--- START SELECTED EXCERPT ---
Title: Supreme Court Rules Cops Can Break the Law to Enforce the Law
Source: Activist Post
URL Source: http://www.activistpost.com/2016/06 ... he-law-to-enforce-the-law.html
Published: Jun 20, 2016
Author: Matt Agorist
Post Date: 2016-06-20 21:03:50 by Deckard
Keywords: None
Views: 3183
Comments: 14

cops-can-break-the-law-to-enforce-the-law

By Matt Agorist

In another devastating blow to the 4th Amendment, on Monday, the Supreme Court ruled that evidence of an alleged crime can be used against a defendant even if police did something inappropriate or even illegal to obtain it.

In a split 5-3 decision, the justices voted to reinstate the drug-related convictions of Joseph Edward Strieff. In the case of Strieff, he was illegally detained during a “concededly unconstitutional detention,” which eventually led to the discovery of drugs inside his vehicle.

In Strieff’s case, a trial court judge later found that the officer did not have enough evidence to initially stop and question him. But the judge ruled that Strieff’s subsequent arrest on an outstanding traffic warrant justified the search — implying that the use of criminal behavior to catch criminal behavior is just.
--- END SELECTED EXCERPT ---
--- START EXTRACTED INFORMATION ---
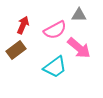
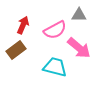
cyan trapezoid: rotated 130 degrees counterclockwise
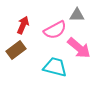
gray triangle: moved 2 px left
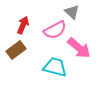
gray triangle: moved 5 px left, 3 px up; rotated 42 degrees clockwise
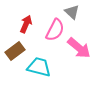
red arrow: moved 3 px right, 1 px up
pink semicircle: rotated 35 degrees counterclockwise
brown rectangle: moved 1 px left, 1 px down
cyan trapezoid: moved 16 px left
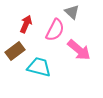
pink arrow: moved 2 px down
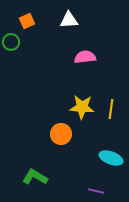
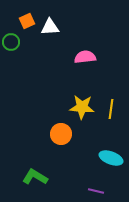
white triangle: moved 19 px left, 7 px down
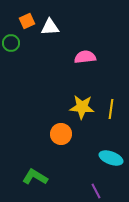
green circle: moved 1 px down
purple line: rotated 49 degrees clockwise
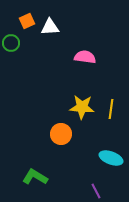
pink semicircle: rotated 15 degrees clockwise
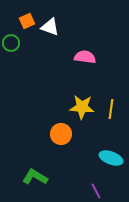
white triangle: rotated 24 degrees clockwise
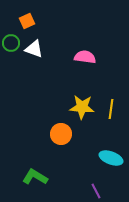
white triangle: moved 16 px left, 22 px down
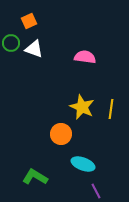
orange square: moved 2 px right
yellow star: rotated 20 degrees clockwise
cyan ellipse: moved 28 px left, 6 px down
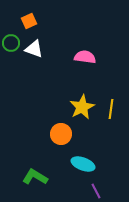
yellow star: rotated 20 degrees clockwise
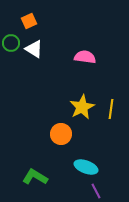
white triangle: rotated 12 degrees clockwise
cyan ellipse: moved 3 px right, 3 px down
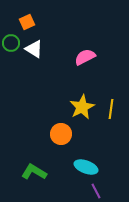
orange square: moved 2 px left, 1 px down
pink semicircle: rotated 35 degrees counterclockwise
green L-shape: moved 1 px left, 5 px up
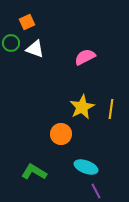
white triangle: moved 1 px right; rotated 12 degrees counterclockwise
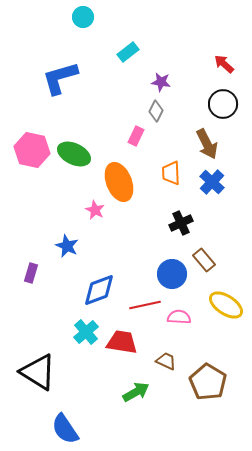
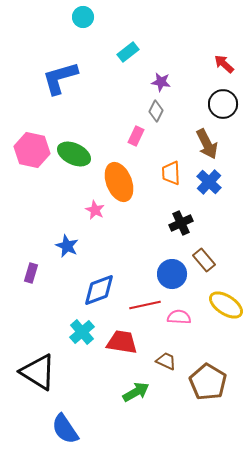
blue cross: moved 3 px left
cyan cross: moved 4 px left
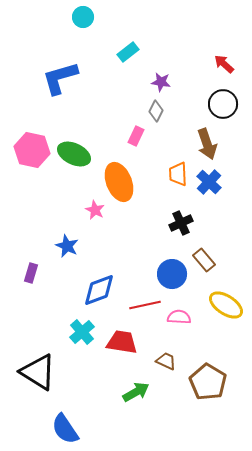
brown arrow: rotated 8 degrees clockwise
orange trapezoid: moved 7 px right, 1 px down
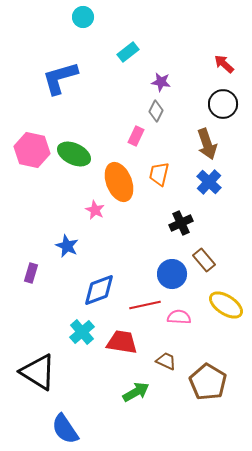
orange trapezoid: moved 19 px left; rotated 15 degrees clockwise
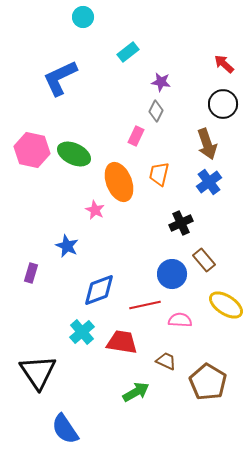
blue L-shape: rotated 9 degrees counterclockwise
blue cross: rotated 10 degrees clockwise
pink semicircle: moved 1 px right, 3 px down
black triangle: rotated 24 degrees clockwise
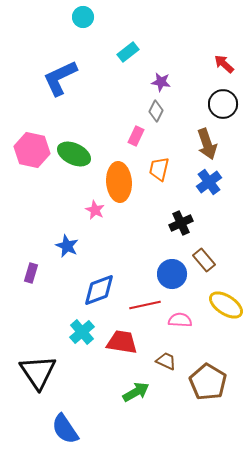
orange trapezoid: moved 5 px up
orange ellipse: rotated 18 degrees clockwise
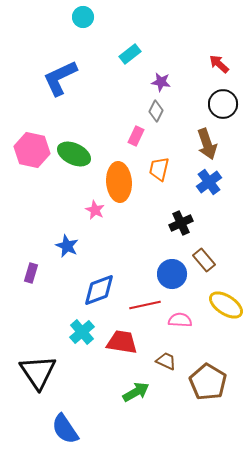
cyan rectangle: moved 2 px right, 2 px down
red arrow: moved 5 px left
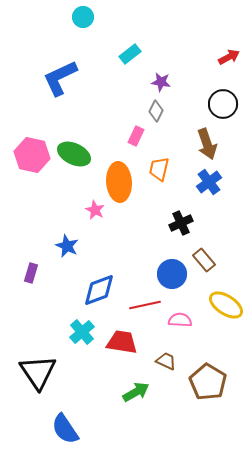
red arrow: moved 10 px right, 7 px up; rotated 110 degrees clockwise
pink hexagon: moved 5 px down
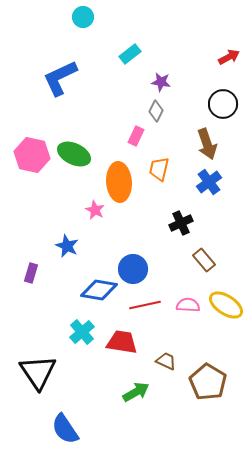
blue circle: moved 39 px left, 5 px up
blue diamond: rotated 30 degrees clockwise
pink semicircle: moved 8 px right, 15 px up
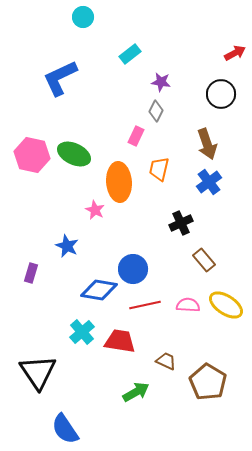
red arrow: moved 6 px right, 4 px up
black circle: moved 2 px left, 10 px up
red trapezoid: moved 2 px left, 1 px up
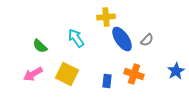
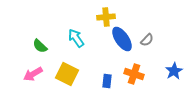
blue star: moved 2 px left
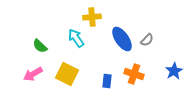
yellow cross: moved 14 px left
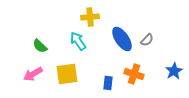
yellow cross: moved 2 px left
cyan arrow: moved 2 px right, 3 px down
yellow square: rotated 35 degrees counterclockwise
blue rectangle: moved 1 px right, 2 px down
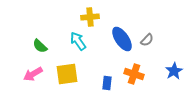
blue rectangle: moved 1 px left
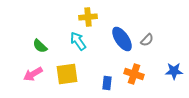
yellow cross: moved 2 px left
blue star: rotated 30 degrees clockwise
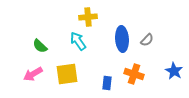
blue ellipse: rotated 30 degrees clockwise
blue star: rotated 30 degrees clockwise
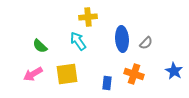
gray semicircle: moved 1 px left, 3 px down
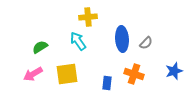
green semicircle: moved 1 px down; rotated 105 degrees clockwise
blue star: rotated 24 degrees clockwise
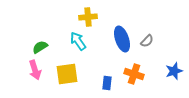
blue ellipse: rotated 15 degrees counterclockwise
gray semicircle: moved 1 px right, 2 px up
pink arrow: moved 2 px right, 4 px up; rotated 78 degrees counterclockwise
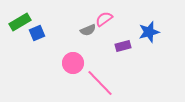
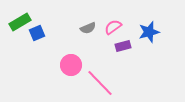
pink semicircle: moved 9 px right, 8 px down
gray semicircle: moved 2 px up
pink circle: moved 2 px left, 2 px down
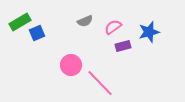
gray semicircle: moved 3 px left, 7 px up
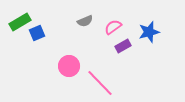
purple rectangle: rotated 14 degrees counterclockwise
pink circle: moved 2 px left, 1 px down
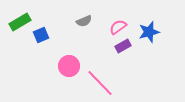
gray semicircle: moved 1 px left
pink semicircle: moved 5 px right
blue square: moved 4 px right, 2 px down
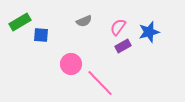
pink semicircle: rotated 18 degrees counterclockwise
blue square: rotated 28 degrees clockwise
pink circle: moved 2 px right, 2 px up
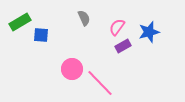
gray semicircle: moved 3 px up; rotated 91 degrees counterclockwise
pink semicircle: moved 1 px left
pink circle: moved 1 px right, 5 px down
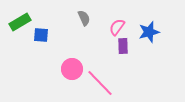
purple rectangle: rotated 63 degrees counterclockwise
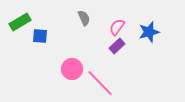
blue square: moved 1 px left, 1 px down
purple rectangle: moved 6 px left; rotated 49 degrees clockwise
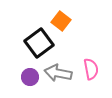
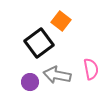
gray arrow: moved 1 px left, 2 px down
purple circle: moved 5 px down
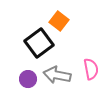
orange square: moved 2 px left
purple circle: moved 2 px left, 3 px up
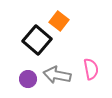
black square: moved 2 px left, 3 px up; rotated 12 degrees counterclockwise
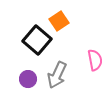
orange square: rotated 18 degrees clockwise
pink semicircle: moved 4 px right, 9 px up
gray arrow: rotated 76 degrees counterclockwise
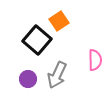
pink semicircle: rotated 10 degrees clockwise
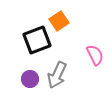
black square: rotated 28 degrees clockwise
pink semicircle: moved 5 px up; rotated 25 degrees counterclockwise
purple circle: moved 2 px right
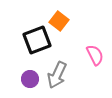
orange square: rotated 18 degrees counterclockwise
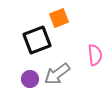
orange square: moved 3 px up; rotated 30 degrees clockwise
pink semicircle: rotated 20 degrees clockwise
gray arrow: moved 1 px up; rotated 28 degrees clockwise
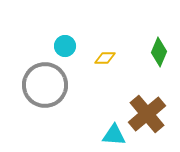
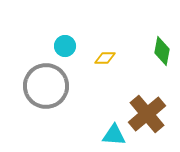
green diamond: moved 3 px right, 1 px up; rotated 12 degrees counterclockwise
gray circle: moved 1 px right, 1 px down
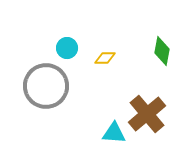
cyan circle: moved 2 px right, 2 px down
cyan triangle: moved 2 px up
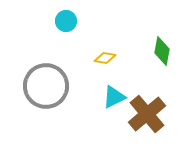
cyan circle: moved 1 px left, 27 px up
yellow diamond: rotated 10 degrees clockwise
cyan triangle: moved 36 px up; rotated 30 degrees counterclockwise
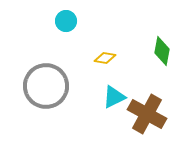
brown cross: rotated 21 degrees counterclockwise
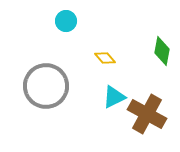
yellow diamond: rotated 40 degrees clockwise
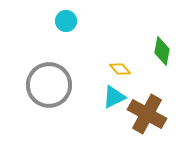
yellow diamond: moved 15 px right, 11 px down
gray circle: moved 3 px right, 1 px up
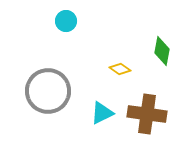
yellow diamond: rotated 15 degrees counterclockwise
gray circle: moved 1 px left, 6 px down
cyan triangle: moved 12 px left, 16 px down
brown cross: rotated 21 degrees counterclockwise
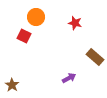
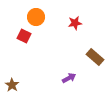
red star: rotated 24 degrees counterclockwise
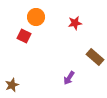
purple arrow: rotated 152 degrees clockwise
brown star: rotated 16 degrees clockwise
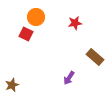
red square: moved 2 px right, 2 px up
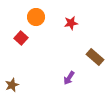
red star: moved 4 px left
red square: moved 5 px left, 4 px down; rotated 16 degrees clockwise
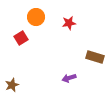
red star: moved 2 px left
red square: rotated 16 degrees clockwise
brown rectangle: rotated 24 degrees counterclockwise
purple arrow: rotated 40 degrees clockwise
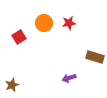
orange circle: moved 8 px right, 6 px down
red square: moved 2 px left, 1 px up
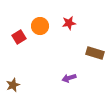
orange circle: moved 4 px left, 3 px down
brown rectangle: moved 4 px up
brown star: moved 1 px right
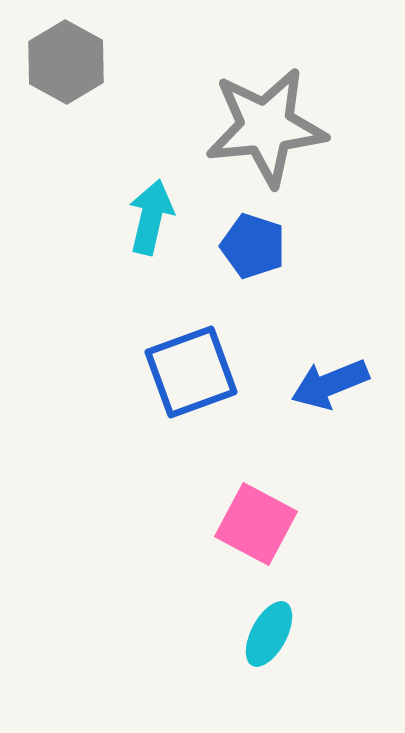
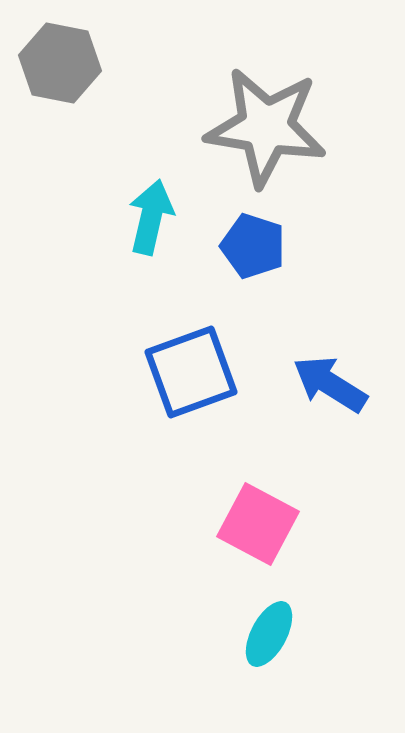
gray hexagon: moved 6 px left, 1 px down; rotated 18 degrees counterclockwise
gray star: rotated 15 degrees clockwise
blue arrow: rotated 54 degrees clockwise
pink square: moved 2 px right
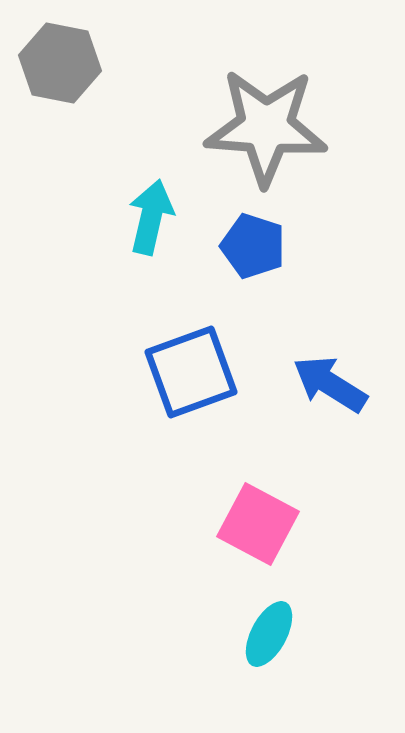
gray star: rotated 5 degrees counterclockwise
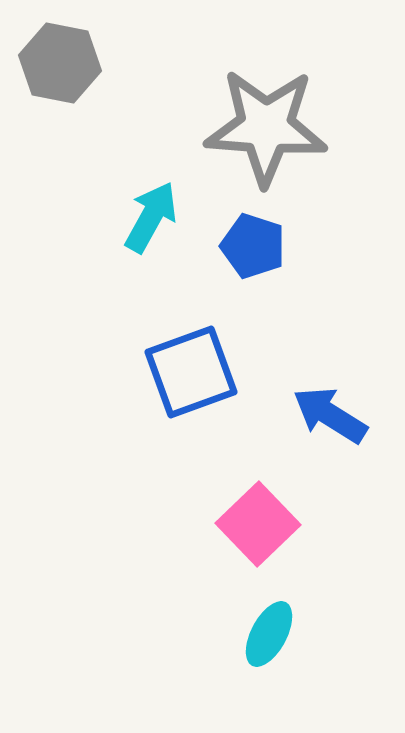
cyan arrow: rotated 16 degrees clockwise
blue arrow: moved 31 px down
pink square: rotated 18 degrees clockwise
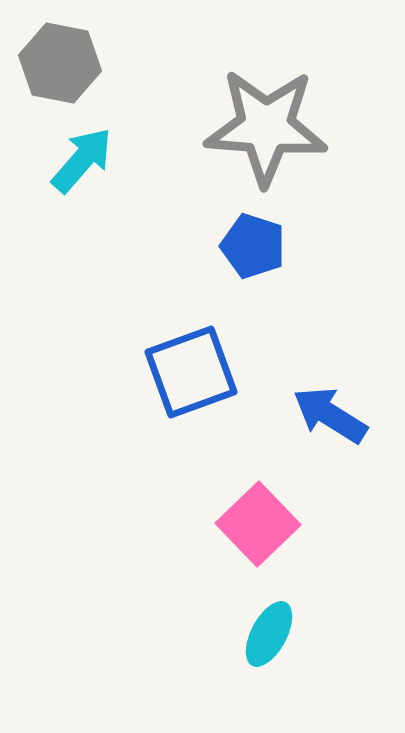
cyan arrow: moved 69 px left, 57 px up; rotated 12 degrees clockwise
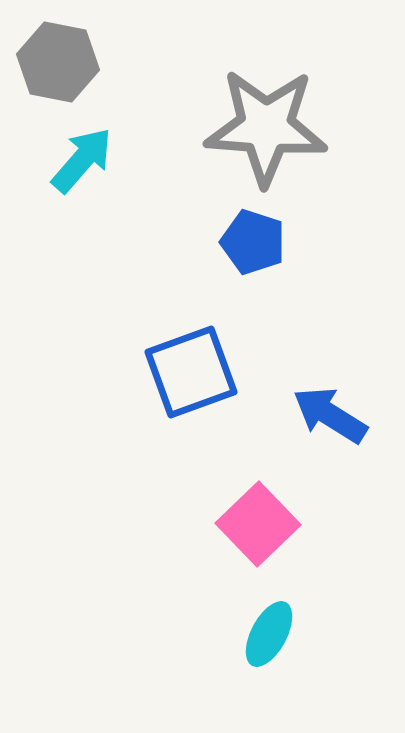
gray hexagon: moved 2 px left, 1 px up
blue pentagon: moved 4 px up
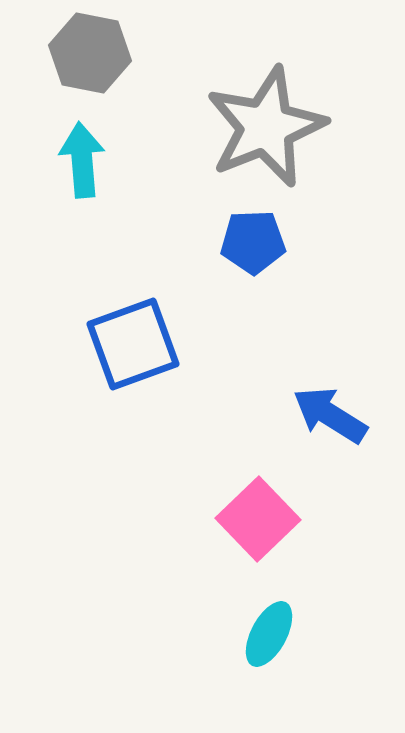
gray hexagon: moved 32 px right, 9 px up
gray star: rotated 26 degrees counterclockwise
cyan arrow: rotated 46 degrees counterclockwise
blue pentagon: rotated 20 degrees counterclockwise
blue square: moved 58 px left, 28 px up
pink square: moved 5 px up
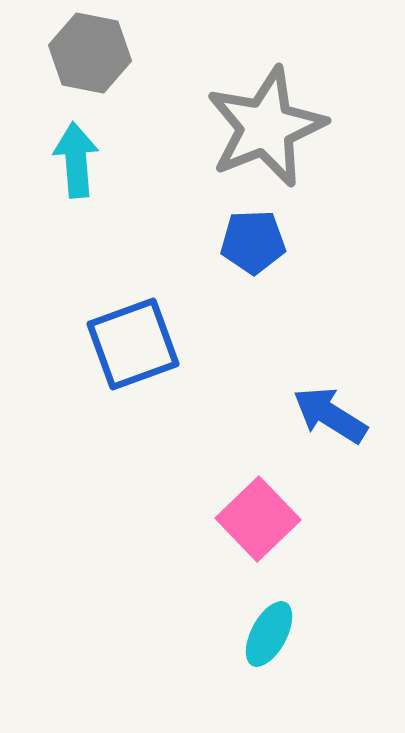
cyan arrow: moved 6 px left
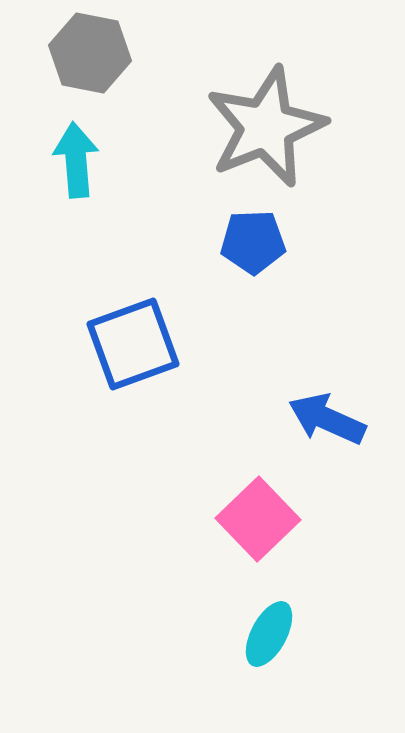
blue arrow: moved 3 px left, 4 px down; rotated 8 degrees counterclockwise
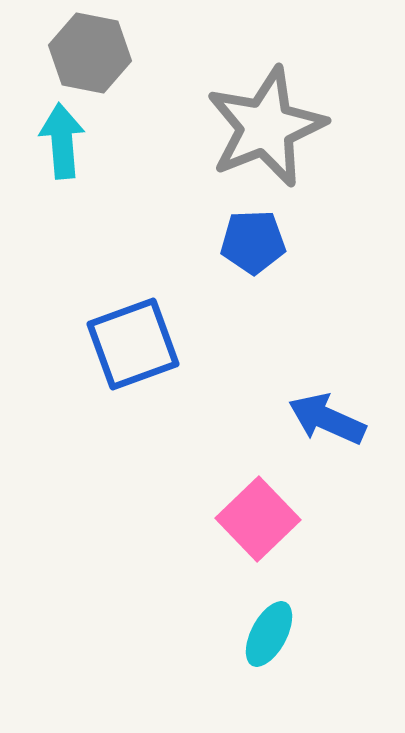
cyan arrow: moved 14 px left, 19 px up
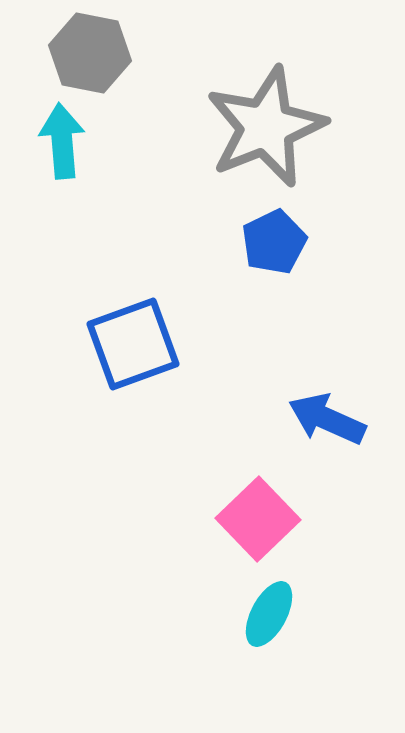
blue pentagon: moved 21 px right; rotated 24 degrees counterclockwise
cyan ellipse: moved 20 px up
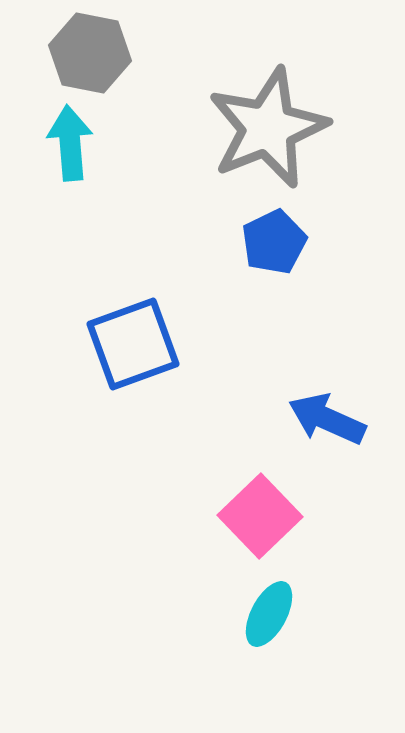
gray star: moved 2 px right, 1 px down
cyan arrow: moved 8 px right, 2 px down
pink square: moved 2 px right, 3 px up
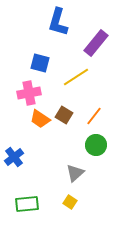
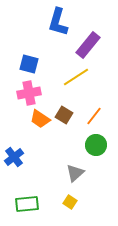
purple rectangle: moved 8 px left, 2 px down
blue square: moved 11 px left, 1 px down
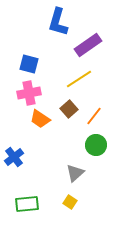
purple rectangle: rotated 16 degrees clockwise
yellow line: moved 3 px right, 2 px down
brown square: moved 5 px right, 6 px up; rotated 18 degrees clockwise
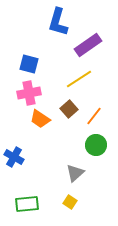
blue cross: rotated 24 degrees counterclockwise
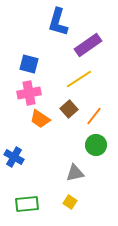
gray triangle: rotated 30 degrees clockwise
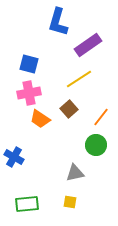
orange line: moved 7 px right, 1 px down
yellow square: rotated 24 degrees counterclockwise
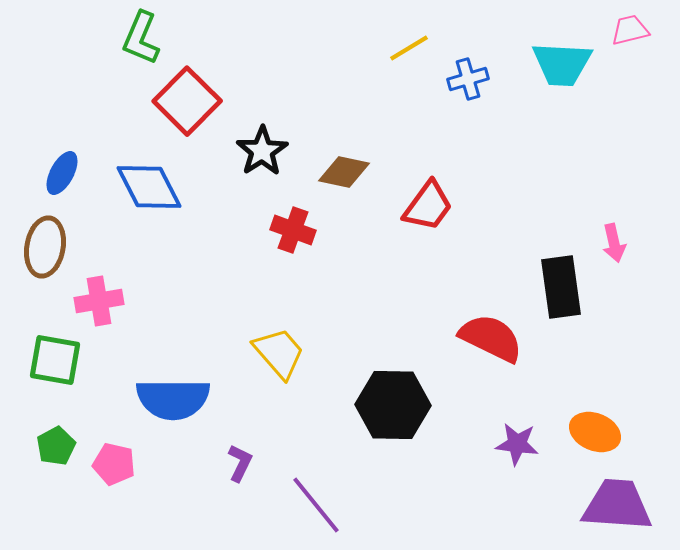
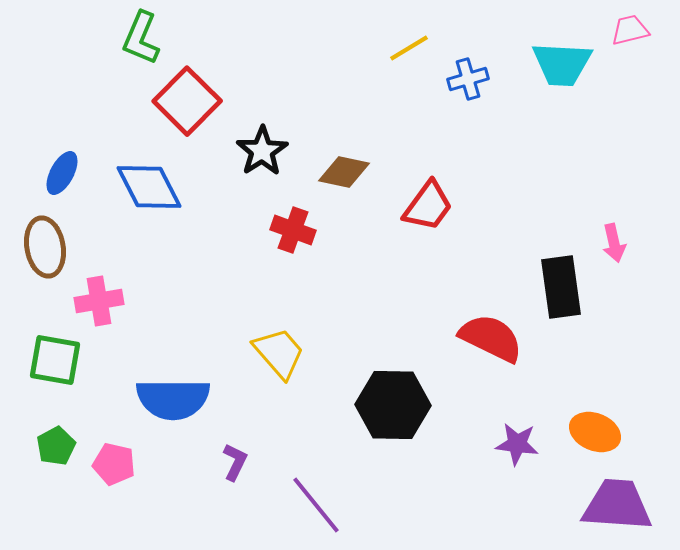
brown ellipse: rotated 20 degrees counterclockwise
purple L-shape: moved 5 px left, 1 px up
--- END EXTRACTED INFORMATION ---
◆ **TASK REQUIREMENTS**:
A – Answer these questions about the article on the Supreme Court ruling, one answer per line, marked the same way:
(i) By what vote did the justices decide the case?
(ii) What was found inside Strieff's vehicle?
(iii) What did the trial court judge rule justified the search?
B – Update the records between the lines holding "cyan arrow: moved 69" and "brown square: moved", inclusive, changing every "cyan arrow" to "teal arrow" and keeping everything else as it is. Give only those lines, and leave the pictures out of your answer.

◆ **ANSWERS TO THE EXERCISE**:
A –
(i) 5-3
(ii) Drugs
(iii) Strieff's subsequent arrest on an outstanding traffic warrant

B –
teal arrow: moved 69 px left, 57 px up; rotated 12 degrees clockwise
gray hexagon: moved 2 px left, 1 px up
blue pentagon: moved 4 px up
gray hexagon: moved 32 px right, 9 px up
gray star: rotated 26 degrees counterclockwise
teal arrow: rotated 46 degrees counterclockwise
blue pentagon: rotated 20 degrees counterclockwise
blue square: moved 58 px left, 28 px up
pink square: moved 5 px up
teal arrow: moved 6 px left
blue arrow: moved 3 px left, 4 px down; rotated 8 degrees counterclockwise
teal arrow: moved 14 px left, 19 px up
blue pentagon: moved 21 px right; rotated 24 degrees counterclockwise
cyan ellipse: moved 20 px up
gray star: moved 2 px right, 1 px down
teal arrow: moved 8 px right, 2 px down
pink square: moved 2 px right, 3 px up
purple rectangle: moved 8 px left, 2 px down
blue square: moved 11 px left, 1 px down
purple rectangle: rotated 16 degrees clockwise
yellow line: moved 3 px right, 2 px down
brown square: moved 5 px right, 6 px up; rotated 18 degrees clockwise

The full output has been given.